■ **PROBLEM TO SOLVE**
Each line from the opening of the records that follow to the line with "right shoulder: (571, 447)" needs to be written out exactly. Add nothing.

■ **DATA RECORDS**
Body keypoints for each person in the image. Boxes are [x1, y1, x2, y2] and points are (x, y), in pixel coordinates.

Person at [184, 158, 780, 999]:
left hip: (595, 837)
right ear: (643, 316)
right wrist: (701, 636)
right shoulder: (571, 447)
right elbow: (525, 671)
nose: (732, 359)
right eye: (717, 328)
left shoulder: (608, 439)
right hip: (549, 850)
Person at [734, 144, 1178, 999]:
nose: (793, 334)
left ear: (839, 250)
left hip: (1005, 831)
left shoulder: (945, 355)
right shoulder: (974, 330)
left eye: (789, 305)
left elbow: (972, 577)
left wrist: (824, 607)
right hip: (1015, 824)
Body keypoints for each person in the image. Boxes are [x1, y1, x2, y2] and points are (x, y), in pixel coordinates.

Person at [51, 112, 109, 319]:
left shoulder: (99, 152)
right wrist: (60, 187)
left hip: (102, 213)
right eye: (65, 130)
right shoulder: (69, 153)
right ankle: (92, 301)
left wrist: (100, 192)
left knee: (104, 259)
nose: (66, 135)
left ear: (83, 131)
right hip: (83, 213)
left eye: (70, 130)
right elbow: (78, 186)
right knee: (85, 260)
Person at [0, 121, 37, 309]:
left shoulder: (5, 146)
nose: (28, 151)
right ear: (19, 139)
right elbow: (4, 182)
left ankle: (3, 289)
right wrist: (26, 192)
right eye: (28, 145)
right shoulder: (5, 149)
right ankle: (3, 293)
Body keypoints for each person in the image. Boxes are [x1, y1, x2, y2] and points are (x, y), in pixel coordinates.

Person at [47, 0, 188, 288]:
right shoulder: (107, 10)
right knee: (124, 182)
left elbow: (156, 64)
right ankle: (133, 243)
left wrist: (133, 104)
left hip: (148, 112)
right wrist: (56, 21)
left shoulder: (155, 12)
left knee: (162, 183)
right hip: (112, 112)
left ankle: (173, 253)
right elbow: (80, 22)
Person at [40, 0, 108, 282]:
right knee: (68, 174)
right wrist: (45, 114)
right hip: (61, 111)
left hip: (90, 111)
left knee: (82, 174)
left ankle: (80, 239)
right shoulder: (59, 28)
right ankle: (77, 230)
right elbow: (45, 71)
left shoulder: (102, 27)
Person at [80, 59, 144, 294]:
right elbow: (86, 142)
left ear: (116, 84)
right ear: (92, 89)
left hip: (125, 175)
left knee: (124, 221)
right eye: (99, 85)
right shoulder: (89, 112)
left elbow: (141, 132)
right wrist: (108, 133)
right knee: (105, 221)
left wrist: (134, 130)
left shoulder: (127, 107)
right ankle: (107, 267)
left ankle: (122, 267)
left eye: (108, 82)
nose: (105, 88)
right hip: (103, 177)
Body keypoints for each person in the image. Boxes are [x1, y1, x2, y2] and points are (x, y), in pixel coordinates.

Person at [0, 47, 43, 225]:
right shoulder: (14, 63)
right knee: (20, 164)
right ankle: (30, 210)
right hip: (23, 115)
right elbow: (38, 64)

■ **REPLY**
Body keypoints for each person in the image. Boxes are [x1, y1, x2, y2] and points are (x, y), in pixel coordinates.

Person at [184, 158, 780, 999]:
left hip: (595, 837)
right ear: (643, 316)
right wrist: (701, 636)
right shoulder: (571, 447)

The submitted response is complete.